- _Directions for this task_
Set down the entries that follow exactly as written, leaving out any images.

━━━━━━━━━━

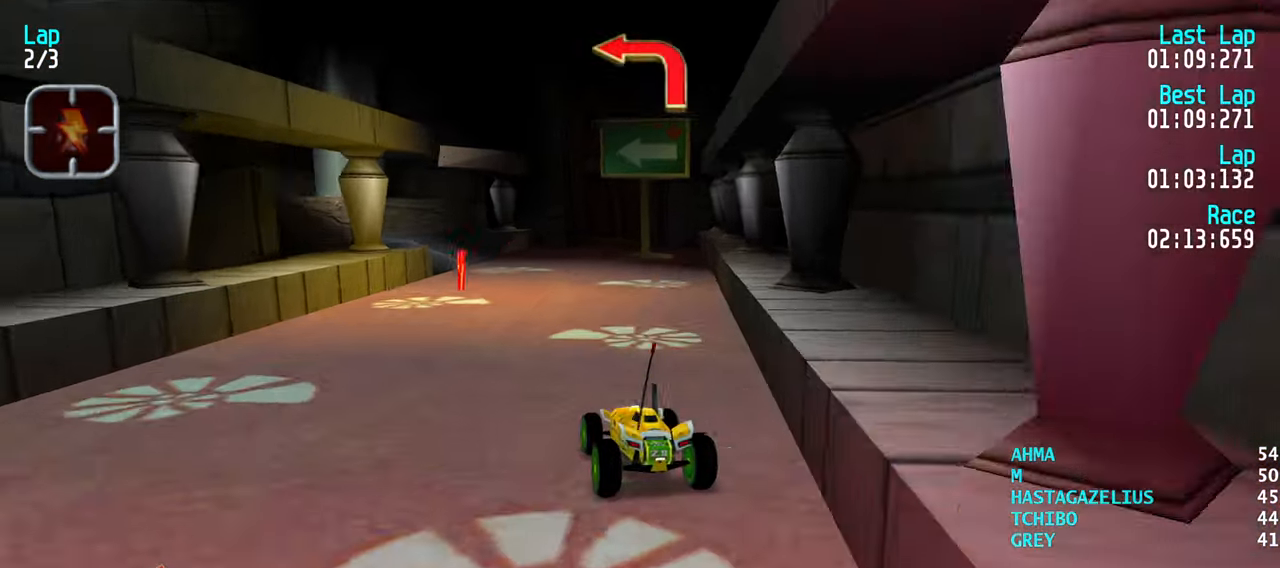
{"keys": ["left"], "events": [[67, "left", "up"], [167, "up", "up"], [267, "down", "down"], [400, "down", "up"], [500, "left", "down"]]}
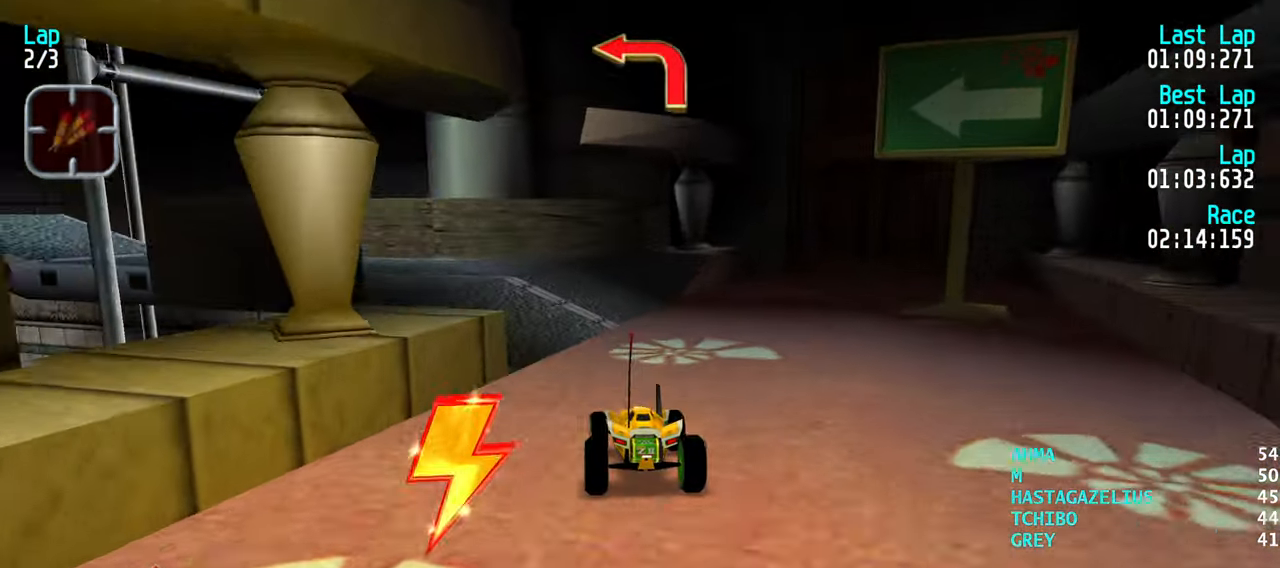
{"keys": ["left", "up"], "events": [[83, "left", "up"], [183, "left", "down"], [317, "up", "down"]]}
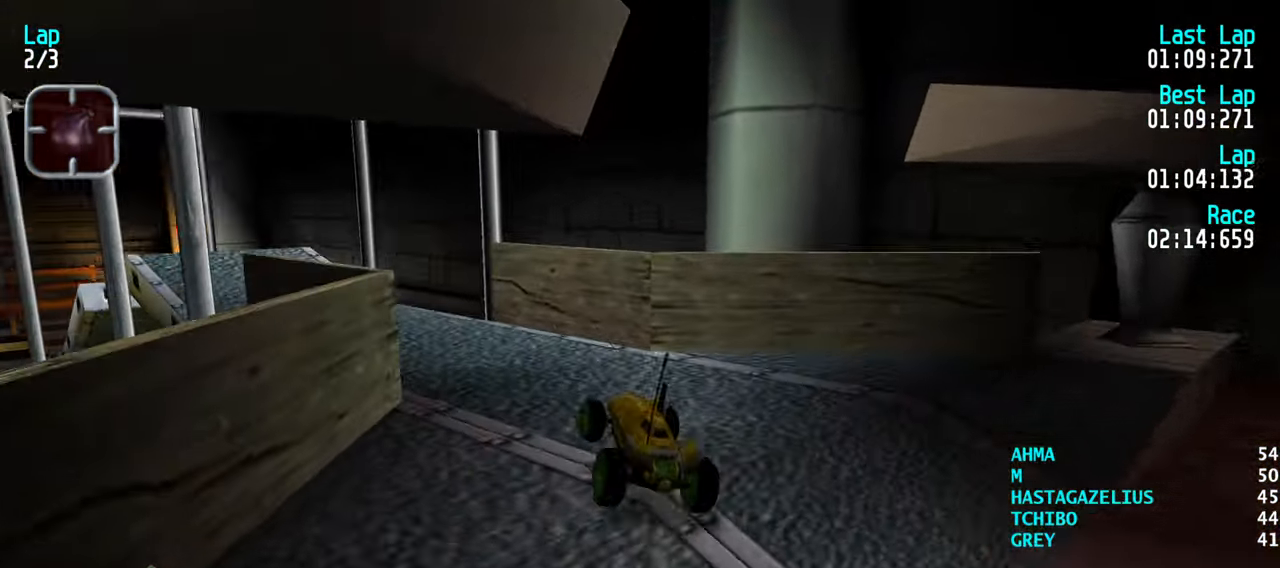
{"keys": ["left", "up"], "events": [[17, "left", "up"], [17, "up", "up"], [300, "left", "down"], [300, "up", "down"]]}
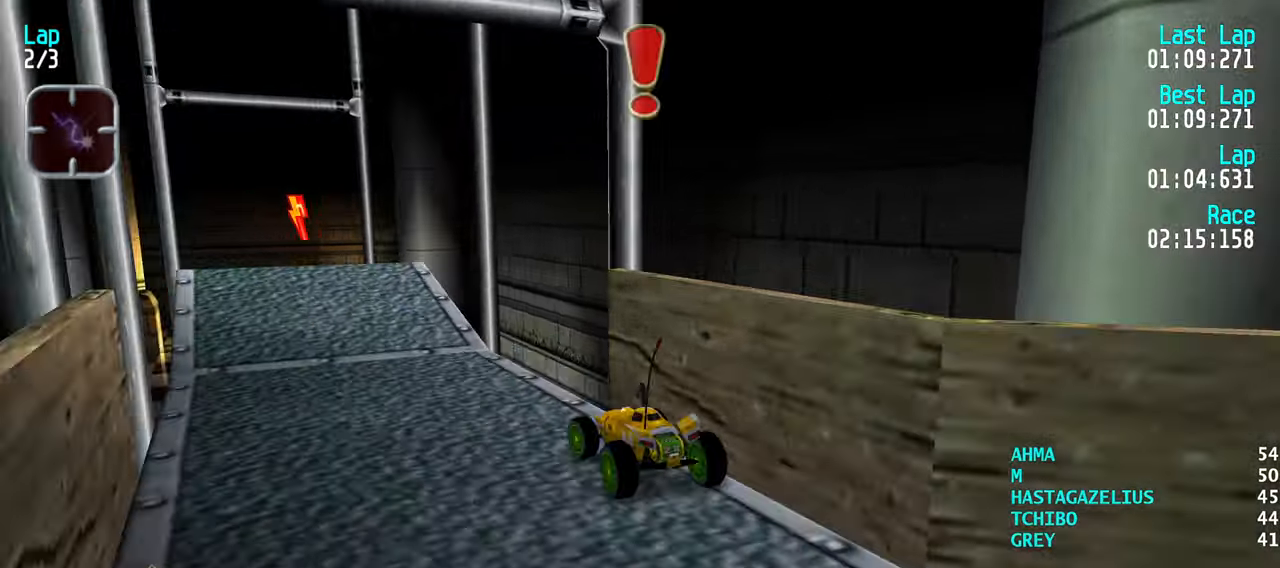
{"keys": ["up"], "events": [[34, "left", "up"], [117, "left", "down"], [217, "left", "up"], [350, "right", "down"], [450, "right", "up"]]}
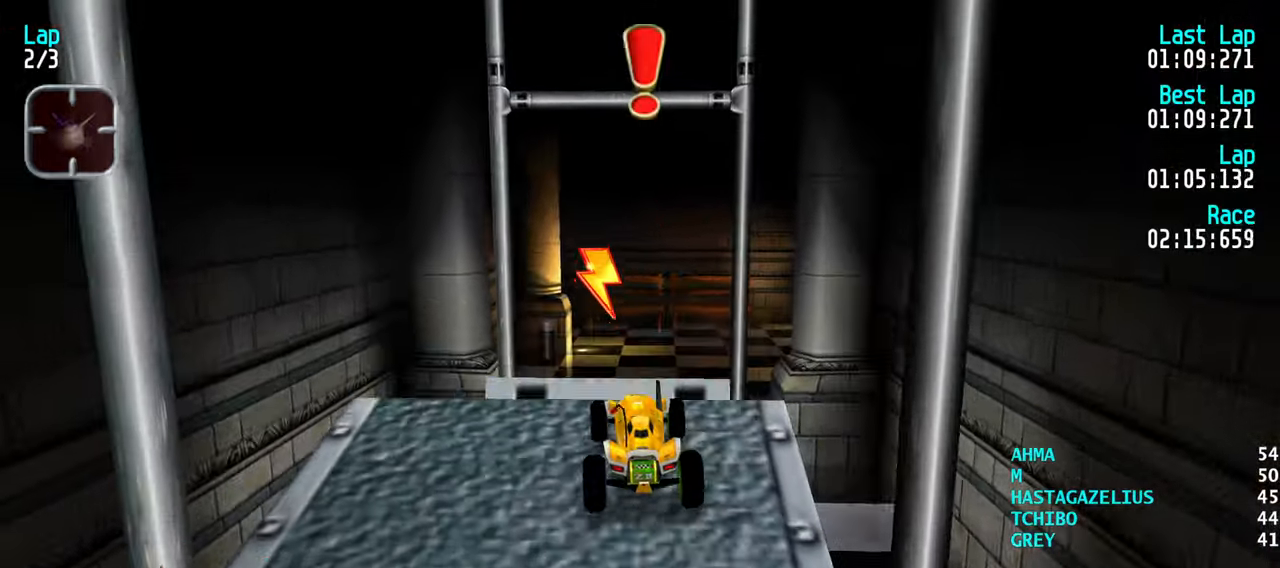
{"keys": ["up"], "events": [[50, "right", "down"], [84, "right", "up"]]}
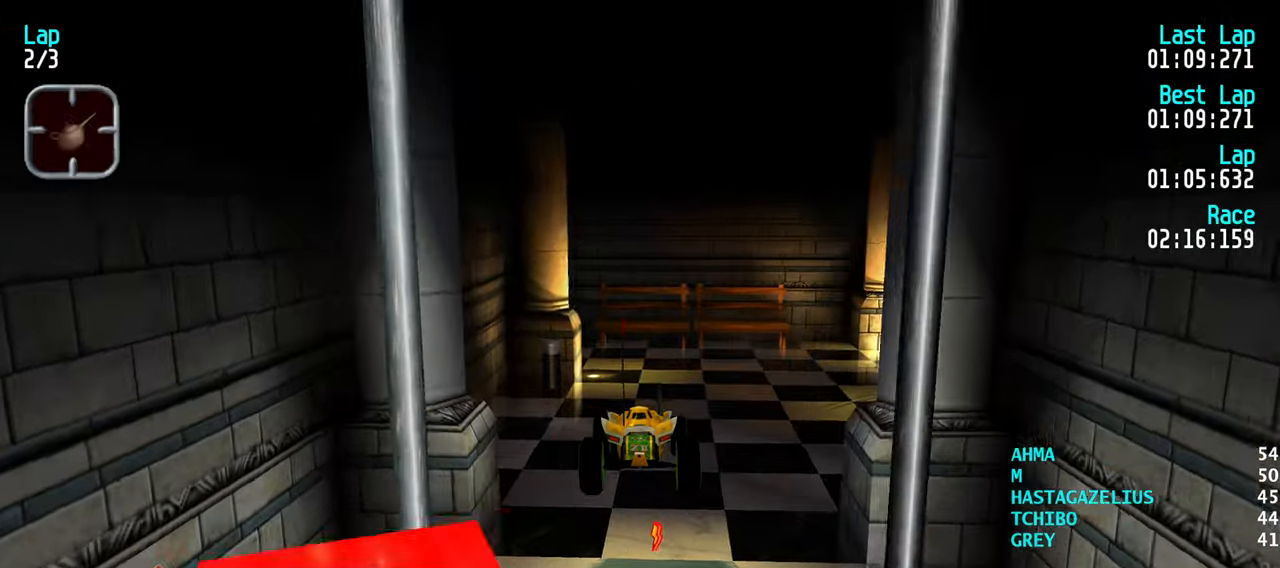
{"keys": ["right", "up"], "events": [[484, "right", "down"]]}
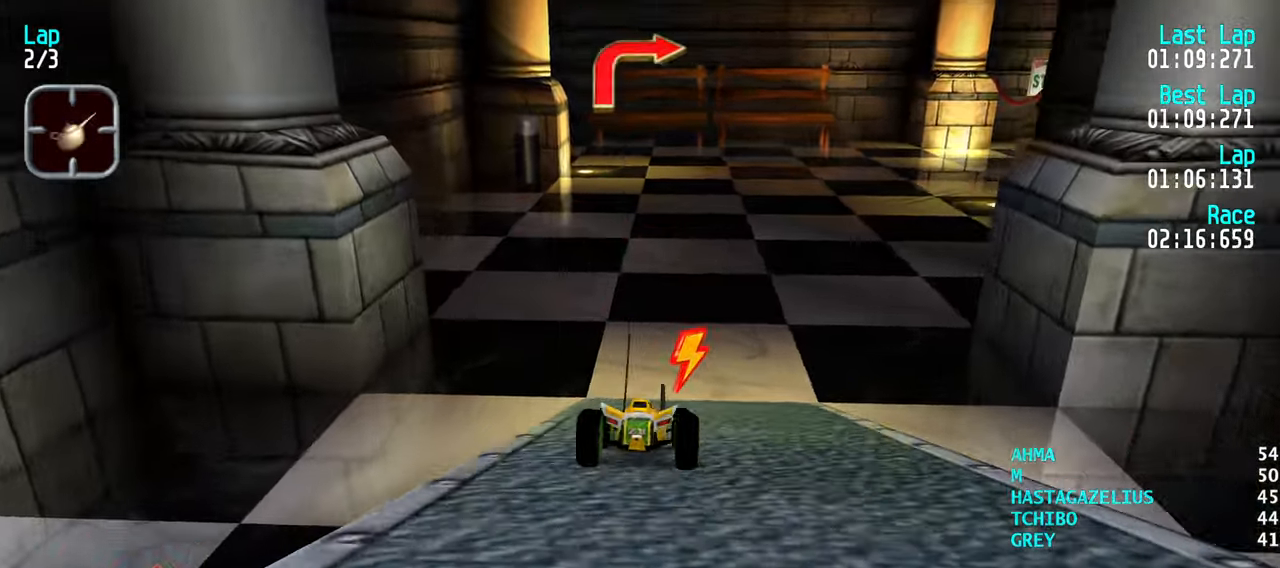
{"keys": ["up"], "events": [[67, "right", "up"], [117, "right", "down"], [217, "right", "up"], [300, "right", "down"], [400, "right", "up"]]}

━━━━━━━━━━

- _Task response_
{"keys": ["left"], "events": [[67, "left", "up"], [167, "up", "up"], [267, "down", "down"], [400, "down", "up"], [500, "left", "down"]]}
{"keys": ["left", "up"], "events": [[83, "left", "up"], [183, "left", "down"], [317, "up", "down"]]}
{"keys": ["left", "up"], "events": [[17, "left", "up"], [17, "up", "up"], [300, "left", "down"], [300, "up", "down"]]}
{"keys": ["up"], "events": [[34, "left", "up"], [117, "left", "down"], [217, "left", "up"], [350, "right", "down"], [450, "right", "up"]]}
{"keys": ["up"], "events": [[50, "right", "down"], [84, "right", "up"]]}
{"keys": ["right", "up"], "events": [[484, "right", "down"]]}
{"keys": ["up"], "events": [[67, "right", "up"], [117, "right", "down"], [217, "right", "up"], [300, "right", "down"], [400, "right", "up"]]}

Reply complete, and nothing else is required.